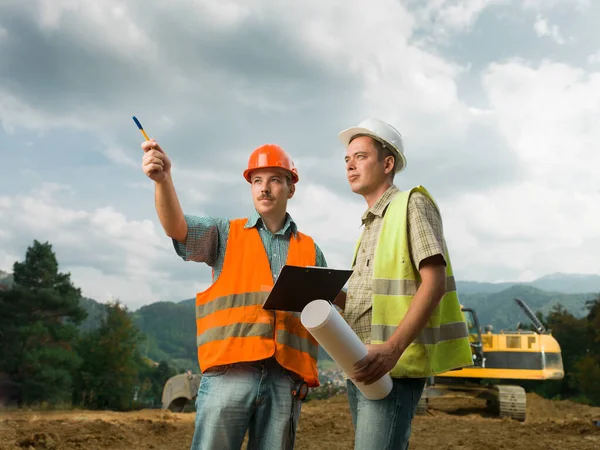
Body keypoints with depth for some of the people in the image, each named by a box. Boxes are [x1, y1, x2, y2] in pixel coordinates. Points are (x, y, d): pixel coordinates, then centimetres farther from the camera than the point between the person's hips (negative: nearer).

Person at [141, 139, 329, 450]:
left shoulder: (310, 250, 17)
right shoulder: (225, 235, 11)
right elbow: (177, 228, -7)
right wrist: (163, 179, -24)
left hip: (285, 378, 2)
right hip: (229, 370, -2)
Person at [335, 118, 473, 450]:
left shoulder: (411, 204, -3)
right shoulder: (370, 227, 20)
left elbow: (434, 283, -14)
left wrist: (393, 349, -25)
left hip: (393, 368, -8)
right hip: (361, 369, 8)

━━━━━━

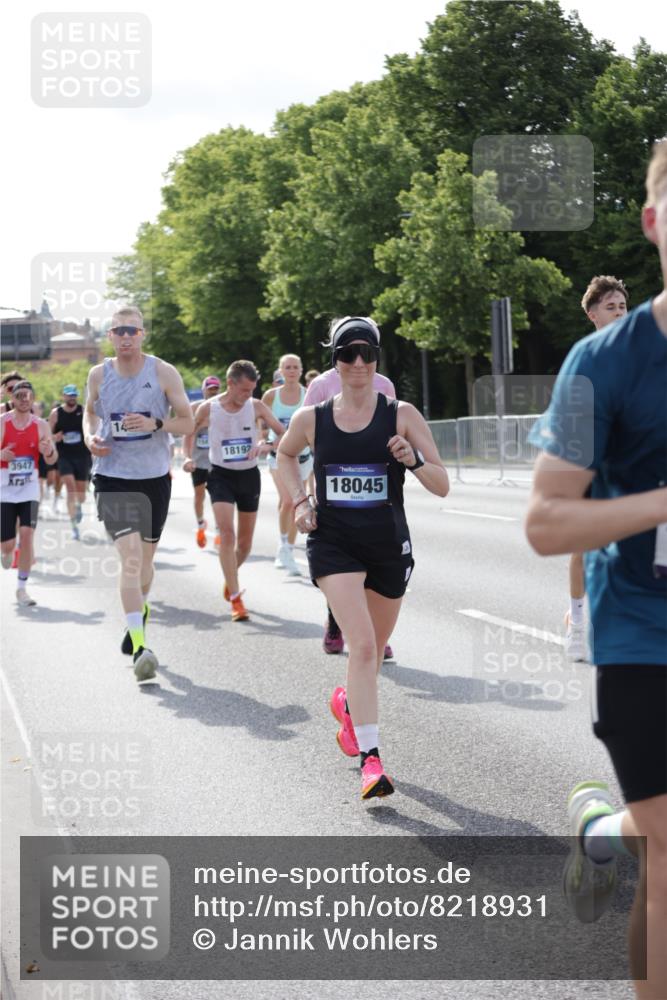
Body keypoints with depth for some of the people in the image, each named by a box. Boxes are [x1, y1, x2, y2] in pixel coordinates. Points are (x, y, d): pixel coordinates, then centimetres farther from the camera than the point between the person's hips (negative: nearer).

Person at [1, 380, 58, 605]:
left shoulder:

━━━━━━

- Work to be completed:
Reproduce the entries, beginning at the line that has "right wrist: (163, 179, -24)" and stopping after the line that has "left hip: (393, 368, -8)". Multiply every keypoint number (the x and y coordinates and the depth value) by 2.3 and round to whole numbers, halves up; leave the "Person at" lines as they are and give only these lines.

- Answer box:
right wrist: (375, 412, -55)
left hip: (656, 869, 5)
right hip: (527, 851, -5)
Person at [335, 118, 473, 450]:
left shoulder: (945, 469, -7)
right shoulder: (851, 522, 46)
left elbow: (998, 651, -32)
left wrist: (904, 803, -58)
left hip: (904, 846, -18)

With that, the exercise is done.